Plate sliding on ice with friction (Physics competition question)

[erobz]

I did a quick and dirty calculation. Front wheel supports half of the cycle+rider mass: 70 kg or 700 N.
Add to that the 10 kg of the plate and we are up to 800 N.
Multiply by the coefficient of friction of 0.18 to yield 144 N.
Front wheel force is equal to half of the 400 N total rolling resistance. So that is 200 N.
200 N > 144 N, so this seems to be sufficient for the plate to slip on the ice.
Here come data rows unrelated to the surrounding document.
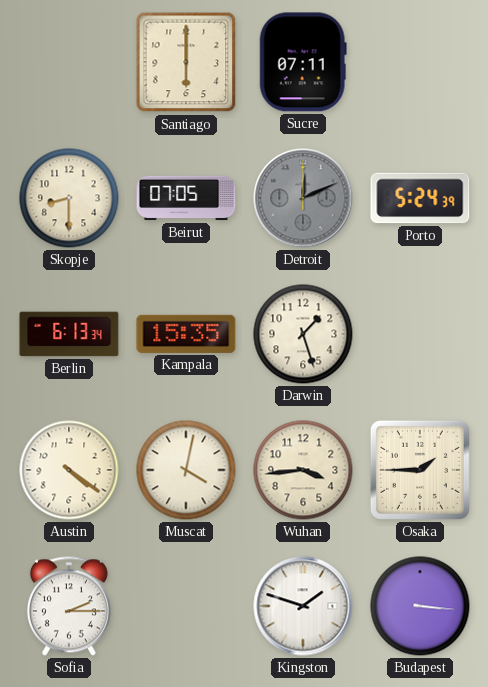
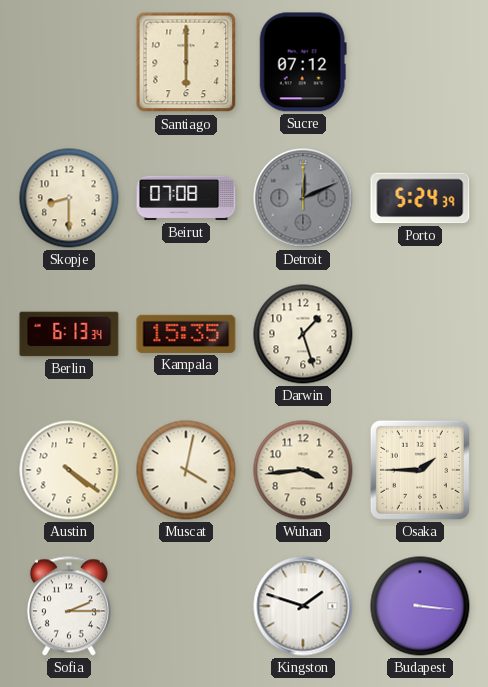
Sucre: 07:11 -> 07:12
Beirut: 07:05 -> 07:08
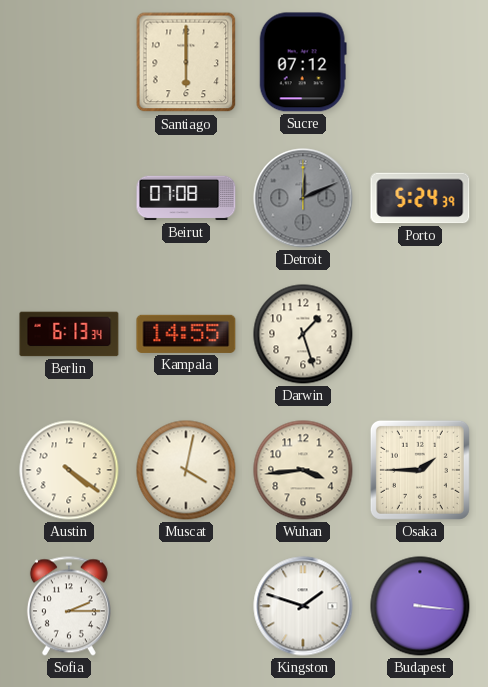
Skopje: 8:30 -> none
Kampala: 15:35 -> 14:55
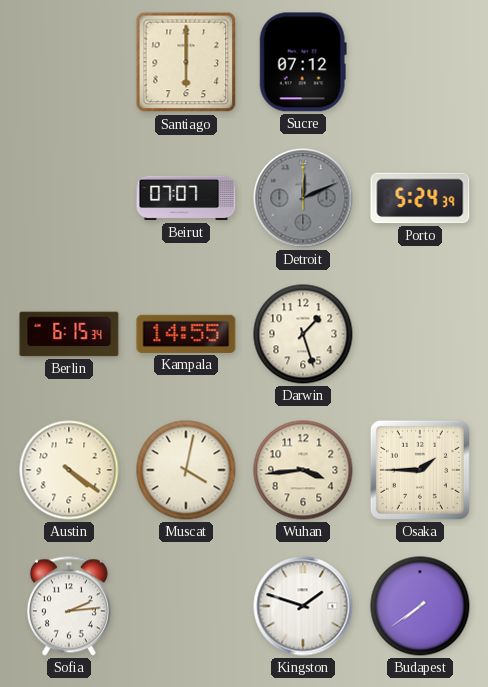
Beirut: 07:08 -> 07:07
Berlin: 6:13 -> 6:15
Sofia: 2:15 -> 2:14
Budapest: 3:16 -> 7:39
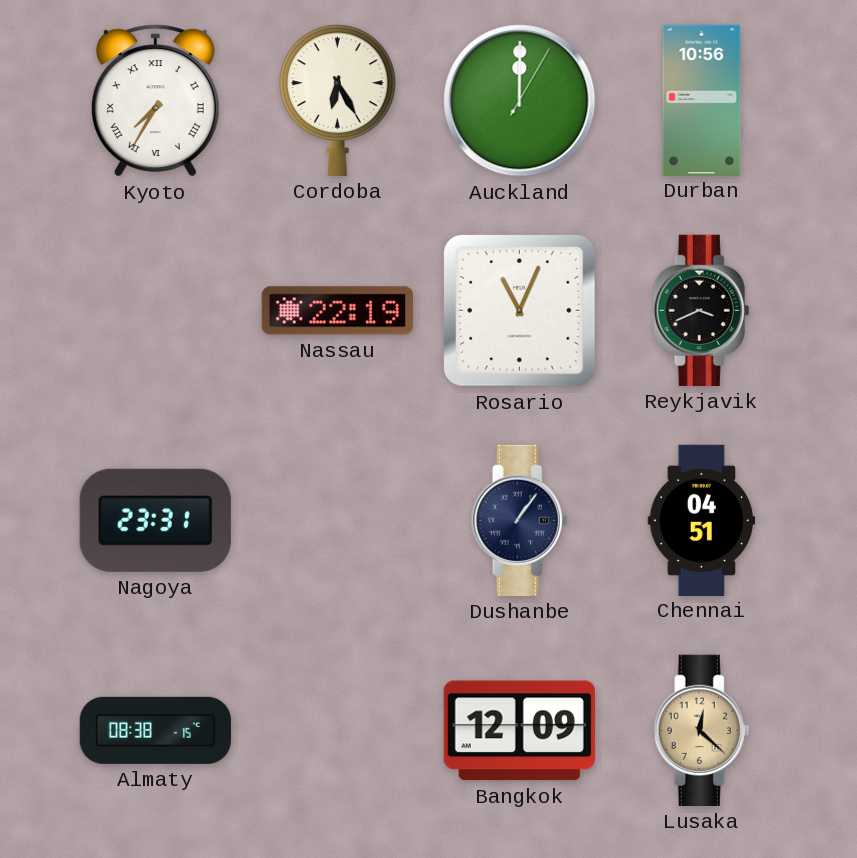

Mind you, 200 N rolling resistance for a 700 N load is indeed ludicrously high. Thirty percent would be about right for a car on sand. A motorcycle on ice should be more like one percent. Reference here

[The calculation is for the case in which air resistance is negligible and the 400 N retarding effect is entirely from rolling resistance]

It seems like rolling resistance would tend to be negligible for these conditions for both its very low magnitude, and this tendency toward canceling.

 

[Lnewqban]

It seems like rolling resistance would tend to be negligible for these conditions for both its very low magnitude, and this tendency toward canceling.

Not if the plate is very thick (or slightly concave) and light and the tire hits it and climbs over it, …perhaps.

 

[erobz]

Not if the plate is very thick (or slightly concave) and light and the tire hits it and climbs over it, …perhaps.

Fair enough, but we probably aren't talking about a metal plate then. A 10 kg metal plate of length 3m is probably not going to be particularly thick.

Lets say it's an aluminum strip that's about 1/3 m wide. It's about 3 mm thick.

 

[jack action]

Front wheel force is equal to half of the 400 N total rolling resistance. So that is 200 N.

No, 400 N is total rolling resistance + drag force. The drag force component would be entirely on the rear wheel.

Assuming a rolling resistance coefficient $C_{RR}$, a friction coefficient $\mu$, a plate of weight $W_p$, and a front wheel normal force $N_f$, the horizontal forces acting on the top of the plate is $C_{RR}N_f$ and the static friction at the bottom of the plate is $\mu (N_f + W_p)$.

Even if the plate weight was very small compared to the front wheel's normal force, for the plate to move, $C_{RR} \geqslant \mu$. This is a very unreasonable assumption, especially when $\mu = 0.18$.

 

[haruspex]

Ok, so if there is a first order approximation net neutral effect from rolling resistance, then by adding drag by we should expect the plate to go backwards as if rolling resistance were irrelevant and solve the problem as stated?

Not by adding drag, by substituting it for rolling resistance. In general, drag is an unknown fraction of the 400N. To solve it you need to know exactly how much of each.

 

[erobz]

Not by adding drag, by substituting it for rolling resistance. In general, drag is an unknown fraction of the 400N. To solve it you need to know exactly how much of each.

Ok, the gripe is we don't know the magnitude of the drag force, which is what would (indirectly) be accelerating the plate. I think I get it now.

The author, trying to be overly specific, actually introduced an issue that they could have simply avoided by stating rolling resistance is negligible...if it's not negligible absolutely (in theory) it almost certainly is negligible relative to the drag force acting on the motorcycle/rider traveling at 70 kph for this scenario.

 

[jbriggs444]

No, 400 N is total rolling resistance + drag force.

In the case that I was considering, drag force was explicitly set to zero.